Action item: Quote each record exactly, please, leaving none out.

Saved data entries
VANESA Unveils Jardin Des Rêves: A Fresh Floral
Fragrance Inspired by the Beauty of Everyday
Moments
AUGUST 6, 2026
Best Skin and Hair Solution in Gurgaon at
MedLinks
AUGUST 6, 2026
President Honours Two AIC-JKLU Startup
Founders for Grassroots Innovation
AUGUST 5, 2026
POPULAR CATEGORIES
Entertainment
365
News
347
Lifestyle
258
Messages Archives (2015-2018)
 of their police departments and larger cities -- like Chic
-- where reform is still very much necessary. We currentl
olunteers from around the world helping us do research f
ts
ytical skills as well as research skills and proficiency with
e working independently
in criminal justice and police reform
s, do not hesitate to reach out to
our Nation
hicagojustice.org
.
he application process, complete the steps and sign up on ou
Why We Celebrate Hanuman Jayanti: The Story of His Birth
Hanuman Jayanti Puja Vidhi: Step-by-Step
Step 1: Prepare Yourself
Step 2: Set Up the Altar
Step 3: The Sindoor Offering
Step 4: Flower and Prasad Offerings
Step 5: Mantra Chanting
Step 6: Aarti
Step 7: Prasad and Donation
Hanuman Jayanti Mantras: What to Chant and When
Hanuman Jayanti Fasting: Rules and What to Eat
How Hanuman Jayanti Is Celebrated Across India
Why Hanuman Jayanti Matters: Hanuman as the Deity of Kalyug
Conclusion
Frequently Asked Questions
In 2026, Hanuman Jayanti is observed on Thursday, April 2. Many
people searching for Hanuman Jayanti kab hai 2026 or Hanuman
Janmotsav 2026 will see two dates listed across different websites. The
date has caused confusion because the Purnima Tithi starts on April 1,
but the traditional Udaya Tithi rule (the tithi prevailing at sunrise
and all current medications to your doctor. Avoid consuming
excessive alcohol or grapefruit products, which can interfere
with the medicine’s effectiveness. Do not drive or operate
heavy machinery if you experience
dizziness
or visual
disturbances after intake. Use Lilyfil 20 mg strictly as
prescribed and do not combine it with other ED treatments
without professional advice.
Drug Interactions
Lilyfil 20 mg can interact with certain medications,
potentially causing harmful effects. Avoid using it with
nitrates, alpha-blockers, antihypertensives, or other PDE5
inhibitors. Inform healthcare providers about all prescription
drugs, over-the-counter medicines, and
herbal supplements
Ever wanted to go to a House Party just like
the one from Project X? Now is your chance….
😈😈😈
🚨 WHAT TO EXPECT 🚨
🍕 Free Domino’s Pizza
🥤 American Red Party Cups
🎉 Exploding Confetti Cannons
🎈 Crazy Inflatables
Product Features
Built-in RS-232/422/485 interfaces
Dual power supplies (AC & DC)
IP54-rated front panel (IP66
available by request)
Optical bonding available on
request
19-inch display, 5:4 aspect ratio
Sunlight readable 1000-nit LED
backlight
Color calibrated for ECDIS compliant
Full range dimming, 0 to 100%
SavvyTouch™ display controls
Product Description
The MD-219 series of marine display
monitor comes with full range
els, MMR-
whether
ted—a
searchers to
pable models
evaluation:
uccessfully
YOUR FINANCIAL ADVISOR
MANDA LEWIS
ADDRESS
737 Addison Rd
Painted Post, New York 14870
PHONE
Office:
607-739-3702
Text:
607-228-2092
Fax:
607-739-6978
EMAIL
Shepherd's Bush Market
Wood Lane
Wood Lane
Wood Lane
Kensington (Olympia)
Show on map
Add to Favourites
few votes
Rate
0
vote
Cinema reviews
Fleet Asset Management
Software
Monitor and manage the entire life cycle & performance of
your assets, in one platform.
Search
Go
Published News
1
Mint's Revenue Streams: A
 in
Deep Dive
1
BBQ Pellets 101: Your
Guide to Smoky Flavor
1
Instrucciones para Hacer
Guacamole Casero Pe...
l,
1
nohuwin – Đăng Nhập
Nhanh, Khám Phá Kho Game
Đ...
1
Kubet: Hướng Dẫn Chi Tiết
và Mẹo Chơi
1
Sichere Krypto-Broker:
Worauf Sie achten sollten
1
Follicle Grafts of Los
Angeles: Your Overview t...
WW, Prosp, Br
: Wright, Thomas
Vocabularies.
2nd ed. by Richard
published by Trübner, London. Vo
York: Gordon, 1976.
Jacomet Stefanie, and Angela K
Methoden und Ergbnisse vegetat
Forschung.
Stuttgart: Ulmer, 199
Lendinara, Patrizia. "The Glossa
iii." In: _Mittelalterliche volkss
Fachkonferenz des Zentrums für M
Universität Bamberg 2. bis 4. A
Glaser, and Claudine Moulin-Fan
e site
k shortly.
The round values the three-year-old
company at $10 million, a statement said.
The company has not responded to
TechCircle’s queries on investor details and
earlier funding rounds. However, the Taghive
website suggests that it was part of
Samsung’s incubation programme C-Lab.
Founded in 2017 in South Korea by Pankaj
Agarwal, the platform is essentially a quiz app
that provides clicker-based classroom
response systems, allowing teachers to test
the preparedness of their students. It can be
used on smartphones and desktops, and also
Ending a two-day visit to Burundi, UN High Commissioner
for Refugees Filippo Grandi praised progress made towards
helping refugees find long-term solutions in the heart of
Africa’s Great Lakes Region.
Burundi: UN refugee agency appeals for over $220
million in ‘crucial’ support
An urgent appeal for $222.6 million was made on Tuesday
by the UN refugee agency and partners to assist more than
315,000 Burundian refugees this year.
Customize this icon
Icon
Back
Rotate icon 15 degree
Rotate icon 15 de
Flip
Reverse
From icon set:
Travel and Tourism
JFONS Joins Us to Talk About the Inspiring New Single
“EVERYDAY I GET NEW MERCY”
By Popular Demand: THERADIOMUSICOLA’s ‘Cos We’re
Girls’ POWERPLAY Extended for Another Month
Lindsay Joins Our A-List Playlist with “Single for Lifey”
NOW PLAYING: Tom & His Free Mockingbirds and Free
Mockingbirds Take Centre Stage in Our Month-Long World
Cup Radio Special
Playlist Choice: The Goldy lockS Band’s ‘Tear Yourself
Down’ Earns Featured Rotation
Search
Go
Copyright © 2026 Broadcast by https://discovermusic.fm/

Result of the exercise:
VANESA Unveils Jardin Des Rêves: A Fresh Floral
Fragrance Inspired by the Beauty of Everyday
Moments
AUGUST 6, 2026
Best Skin and Hair Solution in Gurgaon at
MedLinks
AUGUST 6, 2026
President Honours Two AIC-JKLU Startup
Founders for Grassroots Innovation
AUGUST 5, 2026
POPULAR CATEGORIES
Entertainment
365
News
347
Lifestyle
258
Messages Archives (2015-2018)
 of their police departments and larger cities -- like Chic
-- where reform is still very much necessary. We currentl
olunteers from around the world helping us do research f
ts
ytical skills as well as research skills and proficiency with
e working independently
in criminal justice and police reform
s, do not hesitate to reach out to
our Nation
hicagojustice.org
.
he application process, complete the steps and sign up on ou
Why We Celebrate Hanuman Jayanti: The Story of His Birth
Hanuman Jayanti Puja Vidhi: Step-by-Step
Step 1: Prepare Yourself
Step 2: Set Up the Altar
Step 3: The Sindoor Offering
Step 4: Flower and Prasad Offerings
Step 5: Mantra Chanting
Step 6: Aarti
Step 7: Prasad and Donation
Hanuman Jayanti Mantras: What to Chant and When
Hanuman Jayanti Fasting: Rules and What to Eat
How Hanuman Jayanti Is Celebrated Across India
Why Hanuman Jayanti Matters: Hanuman as the Deity of Kalyug
Conclusion
Frequently Asked Questions
In 2026, Hanuman Jayanti is observed on Thursday, April 2. Many
people searching for Hanuman Jayanti kab hai 2026 or Hanuman
Janmotsav 2026 will see two dates listed across different websites. The
date has caused confusion because the Purnima Tithi starts on April 1,
but the traditional Udaya Tithi rule (the tithi prevailing at sunrise
and all current medications to your doctor. Avoid consuming
excessive alcohol or grapefruit products, which can interfere
with the medicine’s effectiveness. Do not drive or operate
heavy machinery if you experience
dizziness
or visual
disturbances after intake. Use Lilyfil 20 mg strictly as
prescribed and do not combine it with other ED treatments
without professional advice.
Drug Interactions
Lilyfil 20 mg can interact with certain medications,
potentially causing harmful effects. Avoid using it with
nitrates, alpha-blockers, antihypertensives, or other PDE5
inhibitors. Inform healthcare providers about all prescription
drugs, over-the-counter medicines, and
herbal supplements
Ever wanted to go to a House Party just like
the one from Project X? Now is your chance….
😈😈😈
🚨 WHAT TO EXPECT 🚨
🍕 Free Domino’s Pizza
🥤 American Red Party Cups
🎉 Exploding Confetti Cannons
🎈 Crazy Inflatables
Product Features
Built-in RS-232/422/485 interfaces
Dual power supplies (AC & DC)
IP54-rated front panel (IP66
available by request)
Optical bonding available on
request
19-inch display, 5:4 aspect ratio
Sunlight readable 1000-nit LED
backlight
Color calibrated for ECDIS compliant
Full range dimming, 0 to 100%
SavvyTouch™ display controls
Product Description
The MD-219 series of marine display
monitor comes with full range
els, MMR-
whether
ted—a
searchers to
pable models
evaluation:
uccessfully
YOUR FINANCIAL ADVISOR
MANDA LEWIS
ADDRESS
737 Addison Rd
Painted Post, New York 14870
PHONE
Office:
607-739-3702
Text:
607-228-2092
Fax:
607-739-6978
EMAIL
Shepherd's Bush Market
Wood Lane
Wood Lane
Wood Lane
Kensington (Olympia)
Show on map
Add to Favourites
few votes
Rate
0
vote
Cinema reviews
Fleet Asset Management
Software
Monitor and manage the entire life cycle & performance of
your assets, in one platform.
Search
Go
Published News
1
Mint's Revenue Streams: A
 in
Deep Dive
1
BBQ Pellets 101: Your
Guide to Smoky Flavor
1
Instrucciones para Hacer
Guacamole Casero Pe...
l,
1
nohuwin – Đăng Nhập
Nhanh, Khám Phá Kho Game
Đ...
1
Kubet: Hướng Dẫn Chi Tiết
và Mẹo Chơi
1
Sichere Krypto-Broker:
Worauf Sie achten sollten
1
Follicle Grafts of Los
Angeles: Your Overview t...
WW, Prosp, Br
: Wright, Thomas
Vocabularies.
2nd ed. by Richard
published by Trübner, London. Vo
York: Gordon, 1976.
Jacomet Stefanie, and Angela K
Methoden und Ergbnisse vegetat
Forschung.
Stuttgart: Ulmer, 199
Lendinara, Patrizia. "The Glossa
iii." In: _Mittelalterliche volkss
Fachkonferenz des Zentrums für M
Universität Bamberg 2. bis 4. A
Glaser, and Claudine Moulin-Fan
e site
k shortly.
The round values the three-year-old
company at $10 million, a statement said.
The company has not responded to
TechCircle’s queries on investor details and
earlier funding rounds. However, the Taghive
website suggests that it was part of
Samsung’s incubation programme C-Lab.
Founded in 2017 in South Korea by Pankaj
Agarwal, the platform is essentially a quiz app
that provides clicker-based classroom
response systems, allowing teachers to test
the preparedness of their students. It can be
used on smartphones and desktops, and also
Ending a two-day visit to Burundi, UN High Commissioner
for Refugees Filippo Grandi praised progress made towards
helping refugees find long-term solutions in the heart of
Africa’s Great Lakes Region.
Burundi: UN refugee agency appeals for over $220
million in ‘crucial’ support
An urgent appeal for $222.6 million was made on Tuesday
by the UN refugee agency and partners to assist more than
315,000 Burundian refugees this year.
Customize this icon
Icon
Back
Rotate icon 15 degree
Rotate icon 15 de
Flip
Reverse
From icon set:
Travel and Tourism
JFONS Joins Us to Talk About the Inspiring New Single
“EVERYDAY I GET NEW MERCY”
By Popular Demand: THERADIOMUSICOLA’s ‘Cos We’re
Girls’ POWERPLAY Extended for Another Month
Lindsay Joins Our A-List Playlist with “Single for Lifey”
NOW PLAYING: Tom & His Free Mockingbirds and Free
Mockingbirds Take Centre Stage in Our Month-Long World
Cup Radio Special
Playlist Choice: The Goldy lockS Band’s ‘Tear Yourself
Down’ Earns Featured Rotation
Search
Go
Copyright © 2026 Broadcast by https://discovermusic.fm/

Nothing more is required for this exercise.